[Start Data for this task]
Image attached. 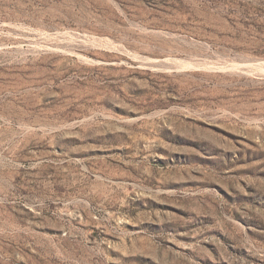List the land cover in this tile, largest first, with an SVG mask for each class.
Segmentation results:
<instances>
[{
  "label": "rangeland",
  "instance_id": "obj_1",
  "mask_svg": "<svg viewBox=\"0 0 264 264\" xmlns=\"http://www.w3.org/2000/svg\"><path fill=\"white\" fill-rule=\"evenodd\" d=\"M0 264H264V0H0Z\"/></svg>",
  "mask_w": 264,
  "mask_h": 264
},
{
  "label": "trees",
  "instance_id": "obj_2",
  "mask_svg": "<svg viewBox=\"0 0 264 264\" xmlns=\"http://www.w3.org/2000/svg\"><path fill=\"white\" fill-rule=\"evenodd\" d=\"M262 15H263V14H260V17H262ZM260 17H258V18H254L253 20H257V19H259Z\"/></svg>",
  "mask_w": 264,
  "mask_h": 264
}]
</instances>
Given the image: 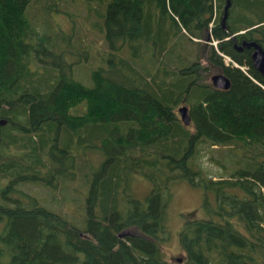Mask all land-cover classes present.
I'll return each mask as SVG.
<instances>
[{
    "label": "trees",
    "instance_id": "1",
    "mask_svg": "<svg viewBox=\"0 0 264 264\" xmlns=\"http://www.w3.org/2000/svg\"><path fill=\"white\" fill-rule=\"evenodd\" d=\"M223 5L0 0V264H264V78L236 49H264V0H229L224 28ZM135 172L142 201L125 191ZM67 181L86 188L76 218ZM175 181L201 190L205 217L182 223L169 262Z\"/></svg>",
    "mask_w": 264,
    "mask_h": 264
},
{
    "label": "rangeland",
    "instance_id": "2",
    "mask_svg": "<svg viewBox=\"0 0 264 264\" xmlns=\"http://www.w3.org/2000/svg\"><path fill=\"white\" fill-rule=\"evenodd\" d=\"M193 40L197 41L196 39ZM201 42L206 43L203 40ZM95 44L96 47L99 46L98 41L96 40ZM181 105L182 104H179L176 109V113L179 119L180 115L178 112V108ZM91 157H94V155H91ZM63 185L65 187L58 193V198H61V195L64 196L62 211L69 217H79L80 214H83L84 209L82 207V201H79L78 197H83V195L85 194V191H83V189L86 188L83 185H80L79 191L78 182L75 181H67ZM25 189L29 192V194L35 195L37 199H43L42 204H45V202L47 205L50 204V202L48 201V189L42 184H28L24 187V190ZM149 189L150 183L140 173L135 172L128 177L125 191L131 197L142 201L143 197L148 193ZM201 198V190L191 187L185 182L175 181L170 185V200L165 210V227L167 233L164 237L159 239L158 243L161 255L167 261L174 262L177 258L181 260L182 252L178 246L177 233L182 223L186 219H189L191 215V218L205 217V214L200 208ZM127 231H131V229L123 228L119 231L118 236L125 234Z\"/></svg>",
    "mask_w": 264,
    "mask_h": 264
},
{
    "label": "water",
    "instance_id": "3",
    "mask_svg": "<svg viewBox=\"0 0 264 264\" xmlns=\"http://www.w3.org/2000/svg\"><path fill=\"white\" fill-rule=\"evenodd\" d=\"M229 7V0H224V5L222 8V15L220 17V24L223 27V22L226 16L227 8ZM208 36L205 38L207 40ZM242 48L249 49L250 48V61L252 68L257 71L264 78V49H262L257 43L253 41H242L240 45L236 46V49L239 51ZM210 84L213 88L217 89H226L229 86L228 79L222 74H212L210 76ZM178 112L180 115V121L187 125L189 122V117L187 114V109L185 106H180L178 108ZM6 121L4 119H0V126L4 125ZM176 262H180V259L177 258Z\"/></svg>",
    "mask_w": 264,
    "mask_h": 264
},
{
    "label": "built area",
    "instance_id": "4",
    "mask_svg": "<svg viewBox=\"0 0 264 264\" xmlns=\"http://www.w3.org/2000/svg\"><path fill=\"white\" fill-rule=\"evenodd\" d=\"M215 42H216V41L212 40V41H211V44H212L213 46H215ZM216 52H217V51H216ZM217 53L222 57L223 62H224L225 64H227V63L229 62V63H232L234 66H237L235 63H233V62L231 61V59H230L228 56H226V55H224V54H222V53H219V52H217ZM237 67H239L241 70H243V67H240V66H237Z\"/></svg>",
    "mask_w": 264,
    "mask_h": 264
}]
</instances>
[End Data for this task]
▶ Objective: List each line in the material above that contains the string "label". Case counts.

▶ Completed task:
  "label": "rangeland",
  "label": "trees",
    "label": "trees",
    "label": "rangeland",
    "label": "water",
    "label": "built area",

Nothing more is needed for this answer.